[Data — start]

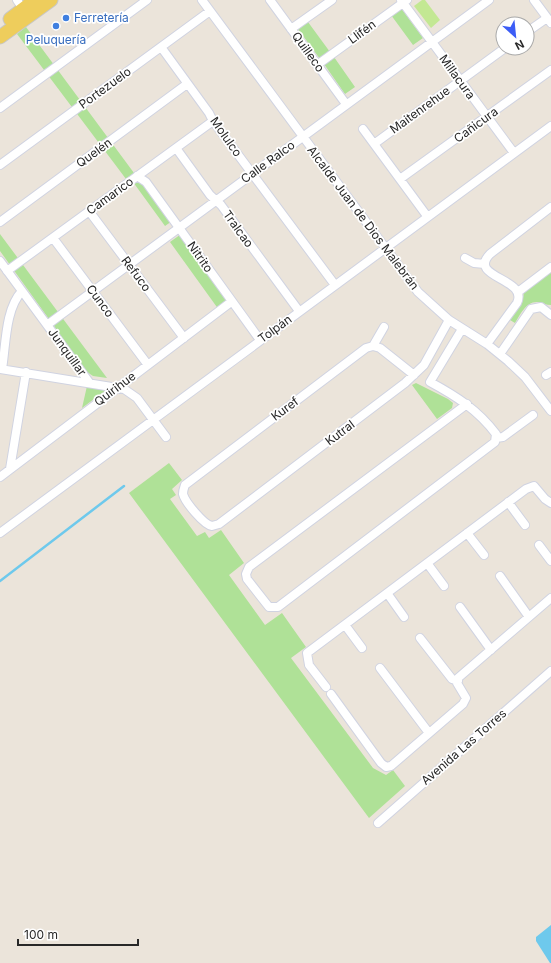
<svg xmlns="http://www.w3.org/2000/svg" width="551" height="963" viewBox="0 0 551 963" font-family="Inter,sans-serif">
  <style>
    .green { fill: #afe197 }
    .pitch { fill: #c3e893 }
    .water { fill: #6ec9ec }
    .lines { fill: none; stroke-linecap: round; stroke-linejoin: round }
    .stream { stroke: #6ec9ec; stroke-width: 2.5 }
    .street-casing { stroke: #d0d3e1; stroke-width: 10 }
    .primary-casing { stroke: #c7c7c7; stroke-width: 15 }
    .street { stroke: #fff; stroke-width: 8 }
    .primary { stroke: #eecd5c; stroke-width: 13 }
    .shop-dot { fill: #3f7fe0; stroke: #fff; stroke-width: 1.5 }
    .labels { text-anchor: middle; stroke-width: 3.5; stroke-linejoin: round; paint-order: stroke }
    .shop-label { font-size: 12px; fill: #366cbe; stroke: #fff; text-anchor: start }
    .street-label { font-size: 12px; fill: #282828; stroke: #fff }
  </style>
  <rect width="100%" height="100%" fill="#ebe4da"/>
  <path class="green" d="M 401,8 L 423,38 L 413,45 L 391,15 Z
    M 308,22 L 330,52 L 320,59 L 298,29 Z
    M 26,27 L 134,173 L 126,179 L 17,34 Z
    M 334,57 L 355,87 L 345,94 L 324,64 Z
    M 143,175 L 175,219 L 165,226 L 133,182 Z
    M 184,232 L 252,335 L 228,303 L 219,310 L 170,242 Z
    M 0,234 L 107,378 L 93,376 L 87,372 L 0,251 Z
    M 551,270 L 551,305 C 546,305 543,303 538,302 C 526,301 520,315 515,323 L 510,320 L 522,303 L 524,292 Z
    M 416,383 L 448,399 L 453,403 L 452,408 L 437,419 L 412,385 Z
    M 87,386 L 106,390 L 82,408 Z
    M 169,463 L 182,480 L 172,489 L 176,495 L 170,499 L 197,536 L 205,532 L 209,538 L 221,530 L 244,563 L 229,575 L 265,625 L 282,613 L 306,647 L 291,658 L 373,768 L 386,775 L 393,770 L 405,786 L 369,818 L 129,493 Z"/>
  <path class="pitch" d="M 422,0 L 425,0 L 440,20 L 431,28 L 414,6 Z"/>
  <path class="water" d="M 551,925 L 551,963 L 550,963 L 536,941 L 536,937 Z"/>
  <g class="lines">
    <path class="stream" d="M 0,581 L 124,486"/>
    <defs>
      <path id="street" d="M 17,0 L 23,9
        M 202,0 L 418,292 L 449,320 L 487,344 L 508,361 L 525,377 L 551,411
        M 270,0 L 346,104
        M 401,0 L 514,153
        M 534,0 L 551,23
        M 291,29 L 332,0
        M 527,32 L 547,18
        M 161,47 L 209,113 L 213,121 L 335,285
        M 317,65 L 407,0
        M 0,108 L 147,0
        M 363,129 L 427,216
        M 374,144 L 505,48
        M 176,148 L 210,195 L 221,205 L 299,311
        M 0,165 L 210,11
        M 137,176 L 146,182 L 260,340
        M 400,179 L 551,70
        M 89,211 L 184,338
        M 0,222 L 187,84
        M 53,238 L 148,365
        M 465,258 L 474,263 L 485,264
        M 0,261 L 89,382
        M 7,271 L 213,121
        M 518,292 L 551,267
        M 47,325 L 489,0
        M 462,329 L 430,382 C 456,396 478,410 496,434 L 495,442 L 278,607 L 269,607 L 247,579 L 246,574 L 249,567 L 467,404
        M 487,344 L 517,303 C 529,278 467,278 490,254 L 551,207
        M 373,346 L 366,348 L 185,485 C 184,488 183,490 183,494 C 185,502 204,525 212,526 L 219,524 L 405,383 L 424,365 L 449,320
        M 373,346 L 380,348 L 414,375
        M 373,346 L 384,327
        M 500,354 L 531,309 L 541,307 L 551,315
        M 0,369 L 124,389 L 137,398 L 166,437
        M 2,369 C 6,345 5,309 22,291
        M 546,375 L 551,372
        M 496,438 L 503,437 L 533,415
        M 10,469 L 26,372
        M 0,477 L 231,302
        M 508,502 L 525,525
        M 0,533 L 551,126
        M 467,533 L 484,555
        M 539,545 L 551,561
        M 427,563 L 444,586
        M 500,576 L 529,617
        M 387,593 L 404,617
        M 460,607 L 491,650
        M 345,625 L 362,648
        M 420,638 L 452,679 L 458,681
        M 380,668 L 429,733
        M 326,687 L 309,665 L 307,653 L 526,489 L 534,486 L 545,499 L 551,503
        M 331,694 L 381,763 L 386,767 L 391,766 L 463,704 L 466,698 L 457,683 L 458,678 L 551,598
        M 378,823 L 551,671"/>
      <path id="primary" d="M 10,19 L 35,0
        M 0,37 L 51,0"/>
    </defs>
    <use href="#street" class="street-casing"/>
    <use href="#primary" class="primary-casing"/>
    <use href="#street" class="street"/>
    <use href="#primary" class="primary"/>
  </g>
  <g class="shop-dot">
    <circle cx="66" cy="18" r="4"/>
    <circle cx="56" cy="26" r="4"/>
  </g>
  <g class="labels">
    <g class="shop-label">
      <text x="74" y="22">Ferretería</text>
      <text x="56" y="44" text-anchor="middle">Peluquería</text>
    </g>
    <g class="street-label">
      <text transform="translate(362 32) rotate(-36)" y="4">Llifén</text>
      <text transform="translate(308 52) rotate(54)" y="4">Quilleco</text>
      <text transform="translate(457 77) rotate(54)" y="4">Millacura</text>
      <text transform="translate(105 88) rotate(-36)" y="4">Portezuelo</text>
      <text transform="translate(420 110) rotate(-36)" y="4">Maitenrehue</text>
      <text transform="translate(476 125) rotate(-36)" y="4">Cañicura</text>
      <text transform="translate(226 137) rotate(55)" y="4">Molulco</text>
      <text transform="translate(94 153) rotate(-36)" y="4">Quelén</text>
      <text transform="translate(268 162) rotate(-36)" y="4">Calle Ralco</text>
      <text transform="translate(110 196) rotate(-36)" y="4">Camarico</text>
      <text transform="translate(363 218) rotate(53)" y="4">Alcalde Juan de Dios Malebrán</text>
      <text transform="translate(238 229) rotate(54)" y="4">Tralcao</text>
      <text transform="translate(200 257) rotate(55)" y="4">Nitrito</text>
      <text transform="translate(136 274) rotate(53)" y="4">Refuco</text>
      <text transform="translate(100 301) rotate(53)" y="4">Cunco</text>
      <text transform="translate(275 329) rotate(-36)" y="4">Tolpán</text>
      <text transform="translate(67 352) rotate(54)" y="4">Junquillar</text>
      <text transform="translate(115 389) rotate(-37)" y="4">Quirihue</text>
      <text transform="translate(285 409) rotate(-37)" y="4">Kuref</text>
      <text transform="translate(340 433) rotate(-37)" y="4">Kutral</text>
      <text transform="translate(464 747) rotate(-41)" y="4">Avenida Las Torres</text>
    </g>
  </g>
  <g transform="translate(515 36) rotate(153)"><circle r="19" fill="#ffffff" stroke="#a9a9a9"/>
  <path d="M0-3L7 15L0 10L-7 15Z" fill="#3c5df6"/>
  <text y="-6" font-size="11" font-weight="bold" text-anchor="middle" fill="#282828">N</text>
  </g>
  <path d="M18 939v6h120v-6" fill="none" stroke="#282828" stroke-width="2"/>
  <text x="24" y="939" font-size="12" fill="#282828" stroke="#ffffff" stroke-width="3" paint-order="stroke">100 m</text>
</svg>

[Data — finish]

● **Try it**: Take every line above that includes the string "lines" and return it.

● **Answer to the exercise**:
    .lines { fill: none; stroke-linecap: round; stroke-linejoin: round }
  <g class="lines">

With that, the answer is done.